Posted about 1 year ago
Products and Technology
The Mulesoft Site Reliability Engineering team is a newly formed team and we are looking for an experienced Sr. Manager to help build the overall SRE team and program. This role will report to the Sr. Director, SRE and will be at the heart of Global Operations at MuleSoft. The team is progressively responsible for full stack observability, level one alerting. reliability engineering and incident response for products and services that are on-boarded into the team. We aim to ensure that the Mulesoft Cloud environment remains available to our customers and we aim to proactively address reliability issues before they affect performance or availability.

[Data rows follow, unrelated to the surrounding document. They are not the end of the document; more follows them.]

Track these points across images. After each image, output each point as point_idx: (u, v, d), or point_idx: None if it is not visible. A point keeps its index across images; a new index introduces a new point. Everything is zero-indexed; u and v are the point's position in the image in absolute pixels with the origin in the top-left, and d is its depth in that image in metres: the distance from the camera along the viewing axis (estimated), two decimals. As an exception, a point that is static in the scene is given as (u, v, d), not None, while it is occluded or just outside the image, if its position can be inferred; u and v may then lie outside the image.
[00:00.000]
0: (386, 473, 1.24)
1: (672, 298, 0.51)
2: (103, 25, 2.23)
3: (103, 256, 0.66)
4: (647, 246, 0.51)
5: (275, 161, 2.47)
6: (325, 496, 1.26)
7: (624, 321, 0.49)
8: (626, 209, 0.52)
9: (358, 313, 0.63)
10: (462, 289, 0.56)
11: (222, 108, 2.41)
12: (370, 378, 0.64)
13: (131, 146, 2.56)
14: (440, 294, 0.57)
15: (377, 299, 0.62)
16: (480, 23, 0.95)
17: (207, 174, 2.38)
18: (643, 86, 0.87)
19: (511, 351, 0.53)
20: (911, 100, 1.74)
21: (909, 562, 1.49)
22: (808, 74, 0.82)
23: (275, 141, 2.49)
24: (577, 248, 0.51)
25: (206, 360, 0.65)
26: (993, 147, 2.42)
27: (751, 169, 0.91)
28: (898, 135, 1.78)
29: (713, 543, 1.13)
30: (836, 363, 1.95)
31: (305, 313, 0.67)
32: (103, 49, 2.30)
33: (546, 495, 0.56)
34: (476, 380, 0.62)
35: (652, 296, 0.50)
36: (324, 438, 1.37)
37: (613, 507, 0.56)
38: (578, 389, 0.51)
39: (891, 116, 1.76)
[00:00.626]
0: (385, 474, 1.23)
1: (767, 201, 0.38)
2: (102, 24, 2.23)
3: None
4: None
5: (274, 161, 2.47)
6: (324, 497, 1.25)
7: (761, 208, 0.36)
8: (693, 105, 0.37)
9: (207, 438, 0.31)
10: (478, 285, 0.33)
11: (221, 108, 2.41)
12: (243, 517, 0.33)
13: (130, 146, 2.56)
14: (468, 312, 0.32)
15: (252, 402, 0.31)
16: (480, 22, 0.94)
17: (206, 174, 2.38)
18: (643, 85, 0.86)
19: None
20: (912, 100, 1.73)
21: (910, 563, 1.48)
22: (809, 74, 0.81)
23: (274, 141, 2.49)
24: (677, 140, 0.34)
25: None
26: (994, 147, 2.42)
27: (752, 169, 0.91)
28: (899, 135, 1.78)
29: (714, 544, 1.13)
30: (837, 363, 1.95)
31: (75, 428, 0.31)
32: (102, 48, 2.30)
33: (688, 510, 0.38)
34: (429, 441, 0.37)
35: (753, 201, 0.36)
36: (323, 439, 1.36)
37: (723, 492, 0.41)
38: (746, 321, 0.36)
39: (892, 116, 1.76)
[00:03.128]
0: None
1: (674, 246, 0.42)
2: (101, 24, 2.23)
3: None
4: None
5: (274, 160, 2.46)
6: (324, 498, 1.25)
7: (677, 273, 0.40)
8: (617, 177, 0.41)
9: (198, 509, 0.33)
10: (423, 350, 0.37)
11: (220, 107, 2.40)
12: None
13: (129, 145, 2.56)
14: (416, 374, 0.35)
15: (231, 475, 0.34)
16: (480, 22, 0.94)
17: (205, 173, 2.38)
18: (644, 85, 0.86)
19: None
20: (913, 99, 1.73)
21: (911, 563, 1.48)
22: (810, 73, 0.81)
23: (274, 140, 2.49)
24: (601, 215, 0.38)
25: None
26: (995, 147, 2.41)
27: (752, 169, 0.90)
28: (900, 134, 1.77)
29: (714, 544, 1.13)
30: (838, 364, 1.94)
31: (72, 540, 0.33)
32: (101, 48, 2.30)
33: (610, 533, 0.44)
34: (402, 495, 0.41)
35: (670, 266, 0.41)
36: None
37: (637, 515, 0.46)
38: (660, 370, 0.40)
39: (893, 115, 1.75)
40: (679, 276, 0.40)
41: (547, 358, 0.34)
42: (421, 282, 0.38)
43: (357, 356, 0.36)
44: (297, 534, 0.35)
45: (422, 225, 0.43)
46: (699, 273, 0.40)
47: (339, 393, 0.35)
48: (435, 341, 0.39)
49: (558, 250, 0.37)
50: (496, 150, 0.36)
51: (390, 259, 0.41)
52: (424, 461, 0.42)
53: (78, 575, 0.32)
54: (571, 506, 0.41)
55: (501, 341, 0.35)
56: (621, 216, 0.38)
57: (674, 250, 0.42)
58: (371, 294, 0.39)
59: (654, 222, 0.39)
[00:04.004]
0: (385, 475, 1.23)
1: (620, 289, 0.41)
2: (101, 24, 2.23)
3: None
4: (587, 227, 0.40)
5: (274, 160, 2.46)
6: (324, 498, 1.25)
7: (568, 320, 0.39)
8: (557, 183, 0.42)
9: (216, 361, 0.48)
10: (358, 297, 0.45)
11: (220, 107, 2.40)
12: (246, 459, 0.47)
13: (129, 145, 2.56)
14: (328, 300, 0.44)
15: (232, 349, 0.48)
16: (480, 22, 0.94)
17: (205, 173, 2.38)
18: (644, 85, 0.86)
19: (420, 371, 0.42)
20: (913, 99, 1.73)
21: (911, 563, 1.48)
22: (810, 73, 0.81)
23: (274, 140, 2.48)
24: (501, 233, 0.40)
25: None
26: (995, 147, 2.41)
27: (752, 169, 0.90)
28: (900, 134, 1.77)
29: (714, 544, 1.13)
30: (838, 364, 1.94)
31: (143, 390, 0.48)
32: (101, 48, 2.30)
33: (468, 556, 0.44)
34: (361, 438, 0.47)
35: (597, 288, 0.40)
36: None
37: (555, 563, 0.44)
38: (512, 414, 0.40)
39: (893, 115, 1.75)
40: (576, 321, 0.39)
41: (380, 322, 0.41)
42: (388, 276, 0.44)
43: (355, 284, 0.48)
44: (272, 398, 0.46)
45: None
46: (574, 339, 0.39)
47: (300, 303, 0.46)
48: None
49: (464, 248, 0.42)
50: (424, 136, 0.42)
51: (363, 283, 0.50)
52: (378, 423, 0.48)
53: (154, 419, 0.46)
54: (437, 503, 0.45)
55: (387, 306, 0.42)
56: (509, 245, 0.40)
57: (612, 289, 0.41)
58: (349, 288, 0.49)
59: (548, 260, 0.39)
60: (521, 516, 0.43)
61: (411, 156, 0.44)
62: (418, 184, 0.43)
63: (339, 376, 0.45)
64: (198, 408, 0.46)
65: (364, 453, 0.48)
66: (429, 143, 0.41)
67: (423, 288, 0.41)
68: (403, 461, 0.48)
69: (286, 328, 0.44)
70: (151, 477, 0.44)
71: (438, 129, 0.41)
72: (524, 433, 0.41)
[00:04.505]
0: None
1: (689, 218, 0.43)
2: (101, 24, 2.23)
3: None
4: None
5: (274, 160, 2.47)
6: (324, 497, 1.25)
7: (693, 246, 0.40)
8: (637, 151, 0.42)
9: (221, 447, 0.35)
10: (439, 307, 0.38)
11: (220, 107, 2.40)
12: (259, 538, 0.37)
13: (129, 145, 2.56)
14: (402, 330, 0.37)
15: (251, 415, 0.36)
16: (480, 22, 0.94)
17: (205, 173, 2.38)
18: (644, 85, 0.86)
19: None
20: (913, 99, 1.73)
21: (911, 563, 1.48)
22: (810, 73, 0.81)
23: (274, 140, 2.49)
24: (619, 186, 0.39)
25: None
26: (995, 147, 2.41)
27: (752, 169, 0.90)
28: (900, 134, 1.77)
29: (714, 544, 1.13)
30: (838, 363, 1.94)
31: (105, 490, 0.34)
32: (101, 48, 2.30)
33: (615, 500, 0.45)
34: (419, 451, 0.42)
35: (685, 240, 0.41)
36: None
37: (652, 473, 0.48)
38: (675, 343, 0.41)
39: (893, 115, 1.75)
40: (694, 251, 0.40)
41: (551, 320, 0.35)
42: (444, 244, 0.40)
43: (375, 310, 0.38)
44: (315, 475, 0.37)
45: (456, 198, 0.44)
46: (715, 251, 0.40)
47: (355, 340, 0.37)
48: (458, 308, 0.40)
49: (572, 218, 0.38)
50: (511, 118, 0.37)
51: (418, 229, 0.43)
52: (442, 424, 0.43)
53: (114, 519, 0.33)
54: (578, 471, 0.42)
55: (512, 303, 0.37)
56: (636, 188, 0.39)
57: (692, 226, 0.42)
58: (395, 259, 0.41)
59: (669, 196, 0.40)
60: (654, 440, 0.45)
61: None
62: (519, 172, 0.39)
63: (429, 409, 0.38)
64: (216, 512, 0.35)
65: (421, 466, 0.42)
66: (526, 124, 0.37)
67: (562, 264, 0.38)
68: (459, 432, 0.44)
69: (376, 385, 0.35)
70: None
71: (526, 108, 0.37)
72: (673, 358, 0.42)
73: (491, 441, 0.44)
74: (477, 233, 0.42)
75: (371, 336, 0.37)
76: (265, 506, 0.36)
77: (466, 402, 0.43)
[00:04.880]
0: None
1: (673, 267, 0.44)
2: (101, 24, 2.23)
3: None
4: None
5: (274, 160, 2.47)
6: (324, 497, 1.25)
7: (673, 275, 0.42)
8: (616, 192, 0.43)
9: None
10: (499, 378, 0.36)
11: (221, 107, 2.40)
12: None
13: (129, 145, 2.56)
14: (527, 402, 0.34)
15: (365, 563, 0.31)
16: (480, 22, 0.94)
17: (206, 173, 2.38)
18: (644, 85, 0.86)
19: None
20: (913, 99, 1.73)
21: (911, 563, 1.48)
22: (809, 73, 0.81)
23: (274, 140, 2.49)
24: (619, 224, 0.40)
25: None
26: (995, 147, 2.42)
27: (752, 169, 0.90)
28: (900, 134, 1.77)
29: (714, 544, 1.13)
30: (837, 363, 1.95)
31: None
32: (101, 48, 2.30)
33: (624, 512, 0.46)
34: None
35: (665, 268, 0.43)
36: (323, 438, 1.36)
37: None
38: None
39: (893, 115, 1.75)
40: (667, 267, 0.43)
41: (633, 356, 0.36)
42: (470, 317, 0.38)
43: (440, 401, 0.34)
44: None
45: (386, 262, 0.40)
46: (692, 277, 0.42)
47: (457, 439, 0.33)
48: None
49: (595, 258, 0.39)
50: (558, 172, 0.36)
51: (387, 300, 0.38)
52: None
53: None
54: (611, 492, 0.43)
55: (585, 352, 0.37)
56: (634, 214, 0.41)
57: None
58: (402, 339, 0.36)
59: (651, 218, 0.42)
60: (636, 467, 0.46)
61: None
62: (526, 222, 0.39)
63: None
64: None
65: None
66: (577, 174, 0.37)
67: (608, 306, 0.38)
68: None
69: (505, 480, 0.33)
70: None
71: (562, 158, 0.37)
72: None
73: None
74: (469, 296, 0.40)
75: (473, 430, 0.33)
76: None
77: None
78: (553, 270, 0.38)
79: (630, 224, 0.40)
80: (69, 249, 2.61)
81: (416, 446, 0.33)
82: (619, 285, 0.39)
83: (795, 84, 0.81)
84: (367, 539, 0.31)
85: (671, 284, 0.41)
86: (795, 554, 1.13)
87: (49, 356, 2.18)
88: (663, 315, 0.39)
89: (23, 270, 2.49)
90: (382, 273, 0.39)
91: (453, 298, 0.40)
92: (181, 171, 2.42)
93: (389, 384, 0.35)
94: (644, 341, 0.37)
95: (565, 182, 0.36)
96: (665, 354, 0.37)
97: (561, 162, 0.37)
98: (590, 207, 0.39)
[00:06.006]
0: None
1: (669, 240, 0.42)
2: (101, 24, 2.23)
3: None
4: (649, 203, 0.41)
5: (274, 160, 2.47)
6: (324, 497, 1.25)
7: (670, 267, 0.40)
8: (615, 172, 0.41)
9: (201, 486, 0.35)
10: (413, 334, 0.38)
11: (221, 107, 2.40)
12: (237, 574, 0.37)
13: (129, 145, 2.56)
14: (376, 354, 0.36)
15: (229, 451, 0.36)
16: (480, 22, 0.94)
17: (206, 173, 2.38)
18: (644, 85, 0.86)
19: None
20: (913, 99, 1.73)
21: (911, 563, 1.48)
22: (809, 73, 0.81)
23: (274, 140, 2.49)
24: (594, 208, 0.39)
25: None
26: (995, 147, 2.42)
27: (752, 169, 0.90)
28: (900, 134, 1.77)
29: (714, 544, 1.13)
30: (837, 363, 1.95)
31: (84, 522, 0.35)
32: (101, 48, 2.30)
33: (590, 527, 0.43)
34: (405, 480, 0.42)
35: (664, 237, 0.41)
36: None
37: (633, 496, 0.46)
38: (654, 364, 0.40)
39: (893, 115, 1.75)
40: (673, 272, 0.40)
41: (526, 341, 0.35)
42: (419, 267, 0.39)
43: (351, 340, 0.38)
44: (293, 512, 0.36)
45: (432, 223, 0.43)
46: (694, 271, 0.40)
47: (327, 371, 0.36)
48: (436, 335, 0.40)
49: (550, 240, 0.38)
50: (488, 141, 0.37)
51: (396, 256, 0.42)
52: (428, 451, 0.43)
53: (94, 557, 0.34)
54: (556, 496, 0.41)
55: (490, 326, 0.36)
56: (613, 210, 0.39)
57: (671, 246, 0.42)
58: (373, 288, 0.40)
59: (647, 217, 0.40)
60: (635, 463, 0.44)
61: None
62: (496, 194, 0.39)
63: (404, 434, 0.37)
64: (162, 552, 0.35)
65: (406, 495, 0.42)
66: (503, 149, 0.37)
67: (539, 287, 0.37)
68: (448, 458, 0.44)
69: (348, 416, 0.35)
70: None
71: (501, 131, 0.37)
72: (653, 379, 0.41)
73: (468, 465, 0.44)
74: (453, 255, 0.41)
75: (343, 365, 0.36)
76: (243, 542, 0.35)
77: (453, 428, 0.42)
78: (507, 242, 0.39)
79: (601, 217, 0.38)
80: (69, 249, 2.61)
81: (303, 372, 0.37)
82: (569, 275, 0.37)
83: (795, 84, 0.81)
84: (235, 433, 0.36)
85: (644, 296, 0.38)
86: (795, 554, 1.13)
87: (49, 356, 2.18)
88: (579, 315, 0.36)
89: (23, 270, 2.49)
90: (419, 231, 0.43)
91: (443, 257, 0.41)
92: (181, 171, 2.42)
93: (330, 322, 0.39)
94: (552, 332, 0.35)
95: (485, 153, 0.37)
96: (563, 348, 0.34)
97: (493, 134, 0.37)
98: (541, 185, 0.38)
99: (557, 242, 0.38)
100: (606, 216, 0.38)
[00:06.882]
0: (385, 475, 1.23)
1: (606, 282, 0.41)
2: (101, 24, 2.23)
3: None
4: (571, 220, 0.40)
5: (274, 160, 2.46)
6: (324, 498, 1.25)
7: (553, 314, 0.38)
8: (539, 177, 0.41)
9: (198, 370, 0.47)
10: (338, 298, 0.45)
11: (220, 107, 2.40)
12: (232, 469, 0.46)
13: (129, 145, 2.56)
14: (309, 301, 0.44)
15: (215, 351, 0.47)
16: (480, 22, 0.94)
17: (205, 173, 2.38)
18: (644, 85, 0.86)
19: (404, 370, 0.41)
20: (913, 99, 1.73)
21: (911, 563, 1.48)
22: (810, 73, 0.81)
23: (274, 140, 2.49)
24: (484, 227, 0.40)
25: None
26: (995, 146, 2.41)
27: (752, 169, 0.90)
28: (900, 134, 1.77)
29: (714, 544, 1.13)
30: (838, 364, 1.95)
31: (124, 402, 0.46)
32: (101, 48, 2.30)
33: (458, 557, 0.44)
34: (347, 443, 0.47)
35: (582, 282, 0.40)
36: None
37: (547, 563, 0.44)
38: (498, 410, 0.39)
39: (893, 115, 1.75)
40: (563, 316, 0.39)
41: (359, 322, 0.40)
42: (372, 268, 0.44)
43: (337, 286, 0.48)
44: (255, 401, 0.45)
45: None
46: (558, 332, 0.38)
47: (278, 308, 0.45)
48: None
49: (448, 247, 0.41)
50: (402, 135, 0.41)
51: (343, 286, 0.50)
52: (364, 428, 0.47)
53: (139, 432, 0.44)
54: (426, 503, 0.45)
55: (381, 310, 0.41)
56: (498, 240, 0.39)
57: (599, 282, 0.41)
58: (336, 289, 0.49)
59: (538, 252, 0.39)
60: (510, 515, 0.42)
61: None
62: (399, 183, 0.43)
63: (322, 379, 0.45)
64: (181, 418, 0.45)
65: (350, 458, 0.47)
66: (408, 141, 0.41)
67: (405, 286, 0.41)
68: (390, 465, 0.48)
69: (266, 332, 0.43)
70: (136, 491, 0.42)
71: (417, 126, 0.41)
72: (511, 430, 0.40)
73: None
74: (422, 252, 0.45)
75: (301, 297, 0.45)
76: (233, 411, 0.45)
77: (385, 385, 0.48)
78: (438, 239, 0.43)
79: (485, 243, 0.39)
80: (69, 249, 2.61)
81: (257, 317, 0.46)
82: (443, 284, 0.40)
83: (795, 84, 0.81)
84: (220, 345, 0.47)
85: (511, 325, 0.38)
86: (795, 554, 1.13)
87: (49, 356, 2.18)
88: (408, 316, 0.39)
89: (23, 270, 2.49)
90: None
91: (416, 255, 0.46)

- Act as 'gatekeeper' for the onbaording of new services into the SRE team to ensure that services accepted into the SRE program have been adequately documented, level 1 response Runbooks have been developed, sufficient monitoring has been put in place and escalation channels for various service owner teams have been agreed
- Own end-to-end availability (SLO/SLA), reliability, and performance of Mulesoft's Cloud Platform by developing processes, metrics and engineering projects that ensure maximum reliability and uptime for our customers
- Hire exceptional SRE talent (in the USA at first) and help build a team with a focus on intrinsic curiosity, fearless assertiveness and exceptional ability at running large scale, highly distributed Production systems in the Public cloud
- Collaborate with the existing Engineering team to understand deployment practices and processes and work towards iteratively improving the release pipeline to ensure a highly resilient deployment strategy, ideally with zero downtime
- Establish an on-call cadence with the team and ensure adequate coverage of key areas
- Foster a healthy and collaborative culture, in line with Salesforce's core values of Trust, Transparency, Equality, Collaboration, Philanthropy, and 'Ohana'
- Participate in 24x7 Site Reliability rotations and escalation workflows
- 5 years+ managing an SRE (or related) team that operates in a public cloud (AWS), highly distributed environment
- Previous experience building a new SRE team from the ground up and progressively increasing the teams responsibilities by coaching the team through the process of on-boarding services into the team
- A passion for SRE/DevOps principals and a clear drive to remove toil and run highly resilient/automated systems
- Experience in managing a release pipeline, from planning to deployment to monitoring impact
- Previous experience working with , New Relic and Sumo Logic
- Strong technical fundamentals including Linux, TCP/IP, Kubernetes/Docker, Jenkins
- Bias towards data driven decisions and ensuring key metrics are agreed on, visible and actionable
- Experience in software development in one or more of the following: Java, Python, Go
- Experience managing an engineering team on projects with technical deep-dives into code, networking, operating systems and/or storage
- BA/BS degree in Computer Science or related technical field, or equivalent practical experience.
Salesforce.com and Salesforce.org are Equal Employment Opportunity and Affirmative Action Employers. Qualified applicants will receive consideration for employment without regard to race, color, religion, sex, sexual orientation, gender perception or identity, national origin, age, marital status, protected veteran status, or disability status. Headhunters and recruitment agencies may not submit resumes/CVs through this Web site or directly to managers. Salesforce.com and Salesforce.org do not accept unsolicited headhunter and agency resumes. Salesforce.com and Salesforce.org will not pay fees to any third-party agency or company that does not have a signed agreement with Salesforce.com or Salesforce.org.
Pursuant to the San Francisco Fair Chance Ordinance and the Los Angeles Fair Chance Initiative for Hiring, Salesforce will consider for employment qualified applicants with arrest and conviction records.